Outro aspecto relevante nessa discussão e que pode comprometer as comparações entre estudos distintos trata do fato de que a comparação entre os estudos científicos na investigação em disfagia orofaríngea deve considerar o setting da casuística. Diferentes settings muitas vezes envolvem indivíduos com quadros agudos ou crônicos, com maior ou menor evolução nos quadros progressivos, e isso necessariamente afeta o grau de disfagia presente na casuística. Neste estudo, a amostra foi coletada em Centro de Reabilitação e, portanto, sugere que o perfil de segurança e eficácia da deglutição em pessoa nesta modalidade de atendimento possa apresentar menor comprometimento.

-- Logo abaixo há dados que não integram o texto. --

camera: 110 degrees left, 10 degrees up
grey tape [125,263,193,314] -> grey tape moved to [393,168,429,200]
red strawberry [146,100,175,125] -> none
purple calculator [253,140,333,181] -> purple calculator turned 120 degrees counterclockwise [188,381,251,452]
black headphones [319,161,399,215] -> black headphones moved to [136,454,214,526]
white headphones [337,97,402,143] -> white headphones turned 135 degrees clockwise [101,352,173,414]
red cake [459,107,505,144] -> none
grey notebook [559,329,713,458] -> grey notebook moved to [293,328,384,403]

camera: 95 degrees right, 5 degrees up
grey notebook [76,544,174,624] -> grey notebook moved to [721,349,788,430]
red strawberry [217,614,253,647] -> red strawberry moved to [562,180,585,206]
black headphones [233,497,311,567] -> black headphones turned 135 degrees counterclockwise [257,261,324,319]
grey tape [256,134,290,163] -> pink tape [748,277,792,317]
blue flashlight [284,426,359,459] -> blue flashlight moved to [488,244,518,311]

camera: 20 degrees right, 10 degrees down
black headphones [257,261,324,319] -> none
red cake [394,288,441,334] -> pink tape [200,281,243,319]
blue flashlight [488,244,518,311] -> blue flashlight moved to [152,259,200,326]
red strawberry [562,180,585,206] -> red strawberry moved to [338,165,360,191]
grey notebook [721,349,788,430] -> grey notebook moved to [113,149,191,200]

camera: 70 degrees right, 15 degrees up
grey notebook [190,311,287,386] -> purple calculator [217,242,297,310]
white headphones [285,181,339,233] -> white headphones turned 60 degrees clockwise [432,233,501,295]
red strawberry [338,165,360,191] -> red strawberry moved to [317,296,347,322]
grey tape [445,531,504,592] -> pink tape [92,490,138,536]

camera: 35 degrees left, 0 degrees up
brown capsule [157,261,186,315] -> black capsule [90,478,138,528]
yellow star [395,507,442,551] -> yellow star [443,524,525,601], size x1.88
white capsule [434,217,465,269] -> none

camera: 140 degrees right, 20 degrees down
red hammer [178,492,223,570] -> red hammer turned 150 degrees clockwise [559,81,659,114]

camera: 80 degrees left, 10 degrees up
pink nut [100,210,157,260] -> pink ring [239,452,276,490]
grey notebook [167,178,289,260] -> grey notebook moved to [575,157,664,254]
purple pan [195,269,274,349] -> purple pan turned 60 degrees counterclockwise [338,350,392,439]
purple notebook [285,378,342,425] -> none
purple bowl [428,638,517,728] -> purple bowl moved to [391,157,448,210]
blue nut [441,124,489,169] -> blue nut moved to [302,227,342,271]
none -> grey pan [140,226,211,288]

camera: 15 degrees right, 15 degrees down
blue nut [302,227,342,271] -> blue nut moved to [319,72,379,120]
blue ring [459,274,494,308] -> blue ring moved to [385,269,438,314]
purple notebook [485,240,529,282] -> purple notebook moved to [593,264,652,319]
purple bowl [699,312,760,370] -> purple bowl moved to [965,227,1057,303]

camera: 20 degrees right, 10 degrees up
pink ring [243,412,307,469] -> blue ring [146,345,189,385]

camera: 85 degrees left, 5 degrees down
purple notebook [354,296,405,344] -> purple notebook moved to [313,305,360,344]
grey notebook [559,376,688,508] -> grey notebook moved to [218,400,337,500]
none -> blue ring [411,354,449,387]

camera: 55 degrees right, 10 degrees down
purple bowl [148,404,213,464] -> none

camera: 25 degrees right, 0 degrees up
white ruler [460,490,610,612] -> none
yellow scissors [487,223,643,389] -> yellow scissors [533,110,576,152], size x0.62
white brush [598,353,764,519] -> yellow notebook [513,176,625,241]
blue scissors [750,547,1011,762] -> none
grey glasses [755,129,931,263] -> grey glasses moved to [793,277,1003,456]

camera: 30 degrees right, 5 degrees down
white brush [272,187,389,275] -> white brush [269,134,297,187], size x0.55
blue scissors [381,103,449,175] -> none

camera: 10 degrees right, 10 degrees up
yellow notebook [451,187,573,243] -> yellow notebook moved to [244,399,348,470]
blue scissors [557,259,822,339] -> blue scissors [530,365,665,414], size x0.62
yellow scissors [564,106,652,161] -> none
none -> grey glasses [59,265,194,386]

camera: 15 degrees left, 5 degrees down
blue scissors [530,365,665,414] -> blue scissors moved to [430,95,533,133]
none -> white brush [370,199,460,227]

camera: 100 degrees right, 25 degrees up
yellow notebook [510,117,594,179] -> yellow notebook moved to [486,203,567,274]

Por fim, visando potencializar novas hipóteses de pesquisa por meio das limitações deste estudo, ressalta-se que o desconhecimento sobre os estágios em que se encontravam os indivíduos com doenças neurodegenerativas deste estudo, e o reduzido número de indivíduos que compôs cada grupo dentre as três doenças neurológicas, pode ter comprometido a análise comparativa sobre a diferença entre eles. Além disso, uma análise de todas as deglutições executada em cada oferta poderia ter contribuído para facilitar a compreensão sobre o mecanismo de acúmulo de resíduos faríngeos em disfagia orofaríngea neurogênica. No entanto, este estudo inicial por meio de método criterioso com julgadores cegos poderá contribuir para reflexões futuras sobre o tema.
Os níveis de resíduos faríngeos na consistência pastosa ou líquida espessada na população estudada foram semelhantes e mais frequentes nos níveis menos grave.